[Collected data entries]
****
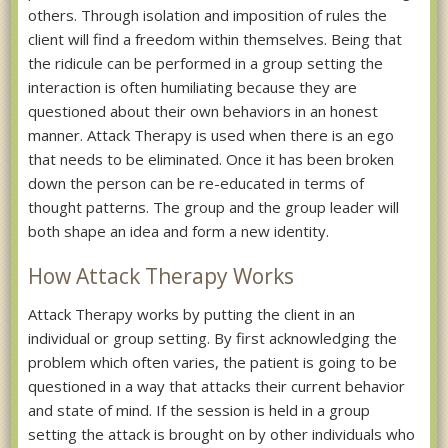
others. Through isolation and imposition of rules the
client will find a freedom within themselves. Being that
the ridicule can be performed in a group setting the
interaction is often humiliating because they are
questioned about their own behaviors in an honest
manner. Attack Therapy is used when there is an ego
that needs to be eliminated. Once it has been broken
down the person can be re-educated in terms of
thought patterns. The group and the group leader will
both shape an idea and form a new identity.
How Attack Therapy Works
Attack Therapy works by putting the client in an
individual or group setting. By first acknowledging the
problem which often varies, the patient is going to be
questioned in a way that attacks their current behavior
and state of mind. If the session is held in a group
setting the attack is brought on by other individuals who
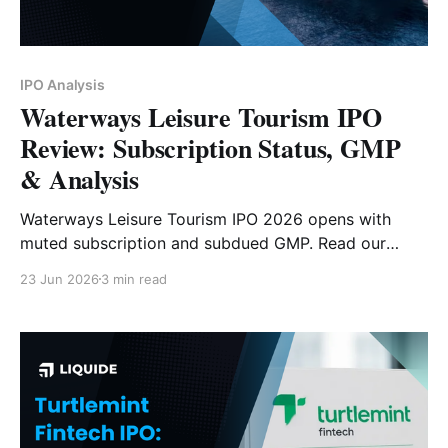
IPO Analysis
Waterways Leisure Tourism IPO
Review: Subscription Status, GMP
& Analysis
Waterways Leisure Tourism IPO 2026 opens with
muted subscription and subdued GMP. Read our
detailed analysis of its price band, issue size,
23 Jun 2026
3 min read
business model, financials, strengths, risks and
investor outlook.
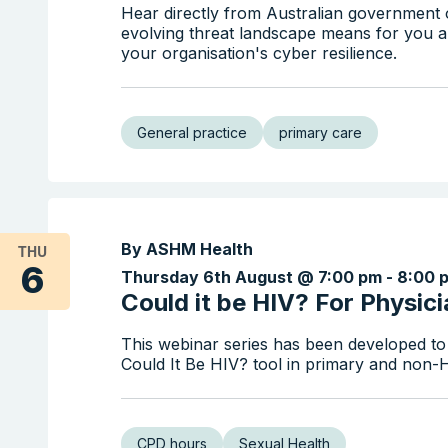
Hear directly from Australian government o
evolving threat landscape means for you a
your organisation's cyber resilience.
General practice
primary care
By ASHM Health
THU
6
Thursday 6th August @ 7:00 pm
-
8:00 
Could it be HIV? For Physic
This webinar series has been developed to
Could It Be HIV? tool in primary and non-HI
CPD hours
Sexual Health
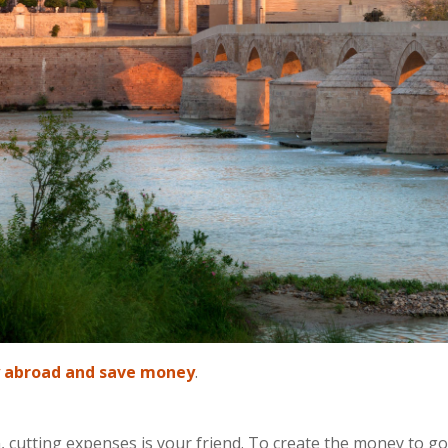
 abroad and save money
.
cutting expenses is your friend. To create the money to go 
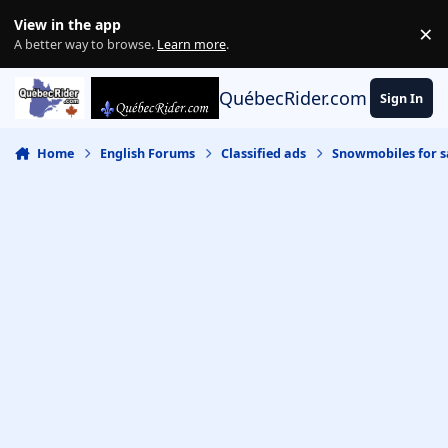
Skip to content
View in the app
×
Di
A better way to browse.
Learn more
.
QuébecRider.com
Sign In
Home
English Forums
Classified ads
Snowmobiles for s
****
— Exercise description —
Please pull out each line in the entries above that contains the word "Waterways".

— Response below —
Waterways Leisure Tourism IPO
Waterways Leisure Tourism IPO 2026 opens with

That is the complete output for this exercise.